Just as we believe our conference was in 1952, there is no charge for this year’s conference, “Long View of History.” We hope to have more than 400 attendees. Are you one of them? (The deadline to RSVP was last Friday.)
While most of my colleagues will lend a hand on the day of the conference, only six staff have planned it. We run very lean here. We have to. The Division of State History currently has only 25 full-time staff, nine part-time staff, and ten interns/volunteers.
Our little committee of six has developed the programming for the conference. We’ve worked with nearly 40 presenters, including our keynote speaker and several panels. We’ve worked on the logistics for A/V, caterers, set-up, take-down, and everything else in between. We’ve engaged in some fundraising (and could use your help for next year’s conference). We’ve marketed our conference through partners, community calendars, email blasts, and social media. We’ve written scripts, created powerpoints, and “held hands” with a few folks. Our conference is a good example of how a handful of staff can accomplish big things.

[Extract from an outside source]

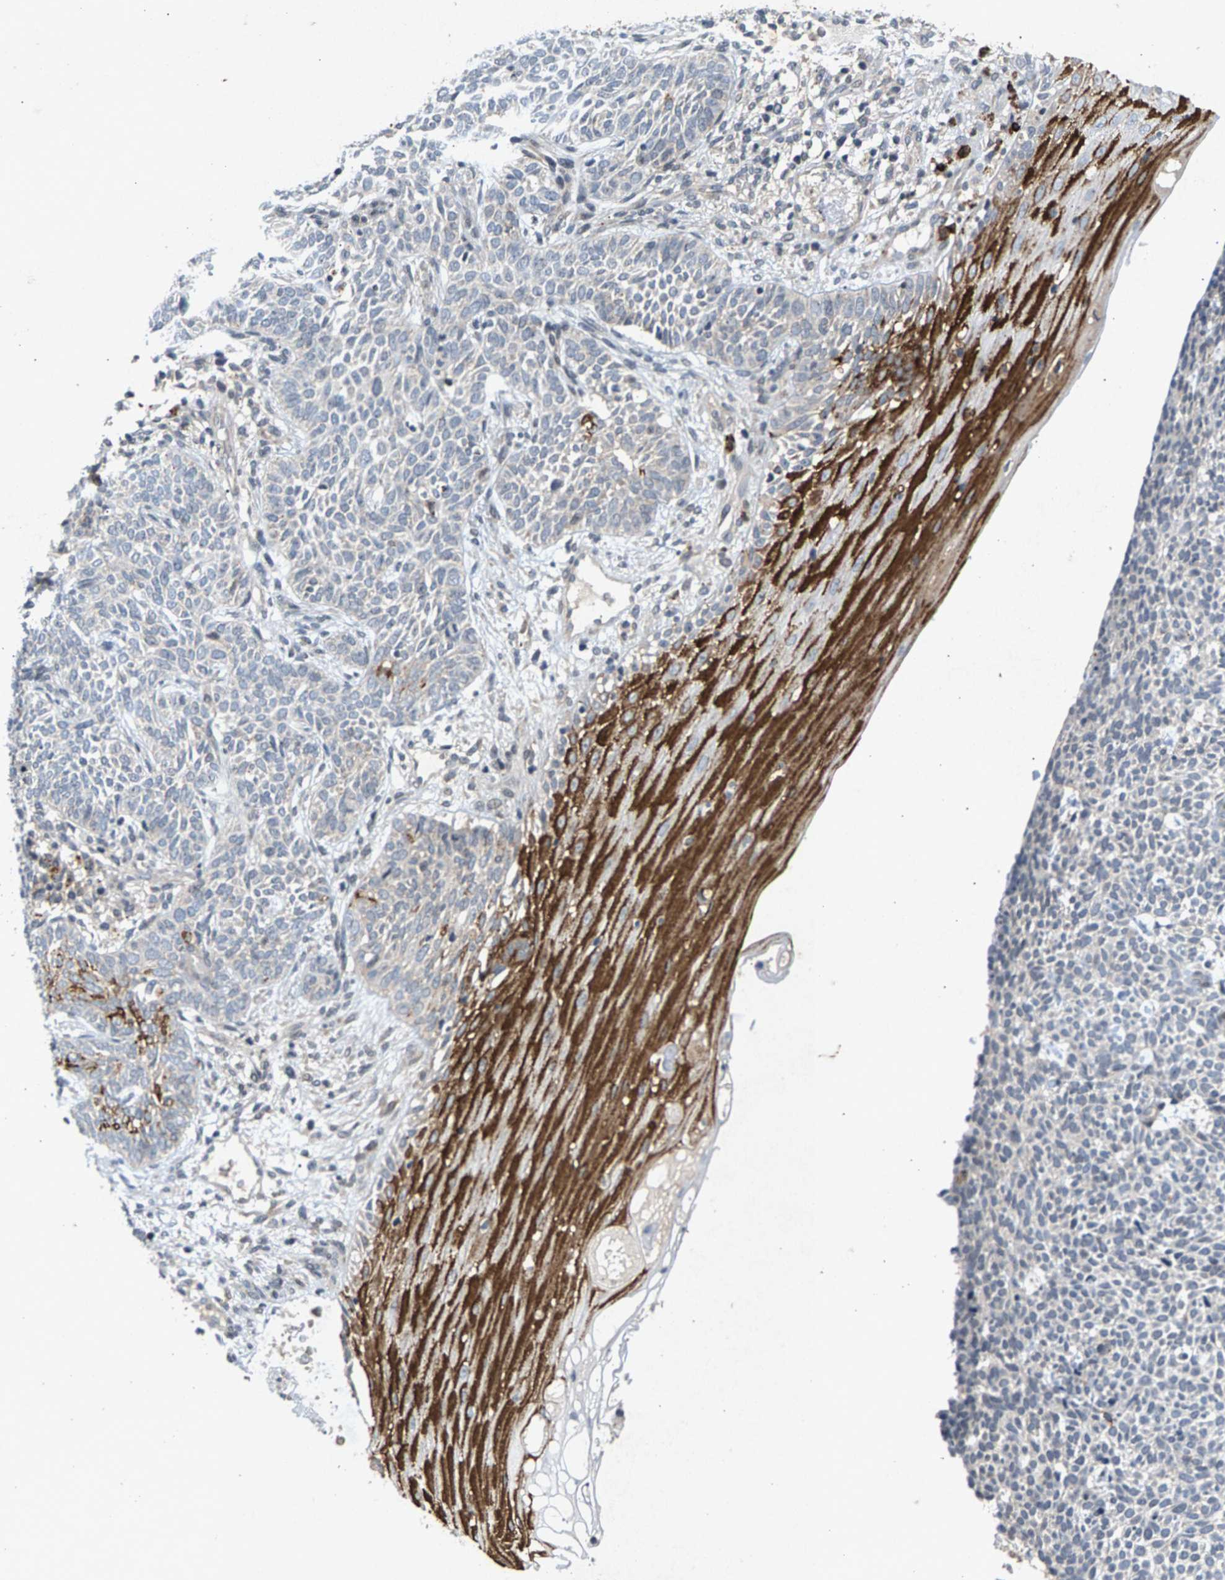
{"staining": {"intensity": "negative", "quantity": "none", "location": "none"}, "tissue": "skin cancer", "cell_type": "Tumor cells", "image_type": "cancer", "snomed": [{"axis": "morphology", "description": "Basal cell carcinoma"}, {"axis": "topography", "description": "Skin"}], "caption": "The micrograph reveals no significant positivity in tumor cells of skin cancer. Nuclei are stained in blue.", "gene": "ZPR1", "patient": {"sex": "male", "age": 87}}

So while the annual conference is our most visible public activity this week, let’s peek around the curtain to have a sense of some of the other, less visible activities we have this week:
- Convening a group of partners to explore collaboration on K-12 activities.
- Holding a workshop in Davis County for teachers interested in our Utah History Day program, which is our education program for 4th to 12th grade students. (Over 6,700 students participated in this last year, and it’s run by two part-time staff. How’s that for efficiency?)

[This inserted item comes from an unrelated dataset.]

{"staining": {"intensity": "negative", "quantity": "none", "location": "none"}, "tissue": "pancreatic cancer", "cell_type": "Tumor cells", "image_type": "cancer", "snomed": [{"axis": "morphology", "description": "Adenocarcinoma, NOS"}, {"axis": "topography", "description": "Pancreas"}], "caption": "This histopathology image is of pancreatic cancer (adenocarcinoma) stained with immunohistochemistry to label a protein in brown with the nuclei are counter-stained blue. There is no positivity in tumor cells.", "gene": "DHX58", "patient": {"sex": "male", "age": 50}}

- Meeting with interpretative planners for the proposed new collection facility.
- Meeting with the Bureau of Reclamation to explore a Memorandum of Agreement. (While these kinds of agreements are not particularly sexy, they can be very helpful, saving taxpayers funds and leading to greater efficiencies.)
- Teaching at an OSHER class on archaeology at the University of Utah for older Utahns.
- Meeting with two consultants to help organize the collections in our basement (more than 30,000 historic artifacts; over 30,000 manuscripts; several thousand pamphlets; over 1 million historic photos; and more).
- Participating in the Rural Coordinating meeting to explore how we (and our partners) can have a stronger impact on rural Utah.
And here’s another list of external partners we meet with during the year. You have probably not heard of most of these groups, but I’m opening the curtain so you can have a peek:
- Historic Trails Consortium
- Board of State History
- Library Catalog Consortium
- Utah Manuscripts Association
- Respect & Protect
- Crossroads of the West Historic District
- Utah Geographic Names Committee
- World War II Memorial Commission
- Native American Remains Review Committee
- Preservation Utah
- Utah Professional Archaeological Council
- Canyon Country Partnership
- Interagency Committee
- And more than a dozen other groups.
Again, keep in mind our small number of staff. We take care of our day-to-date responsibilities, while magnifying our influence through partnerships.
So while our annual conference is the most visible “product” that most Utahns will see this week, we continue to work very hard both publicly and “behind the curtain” serving the people of Utah. I have jokingly called us “the mighty little division.” We are definitely little, but we are mighty beyond our numbers of staff due to external partnerships, efficiencies through technology, and committed staff.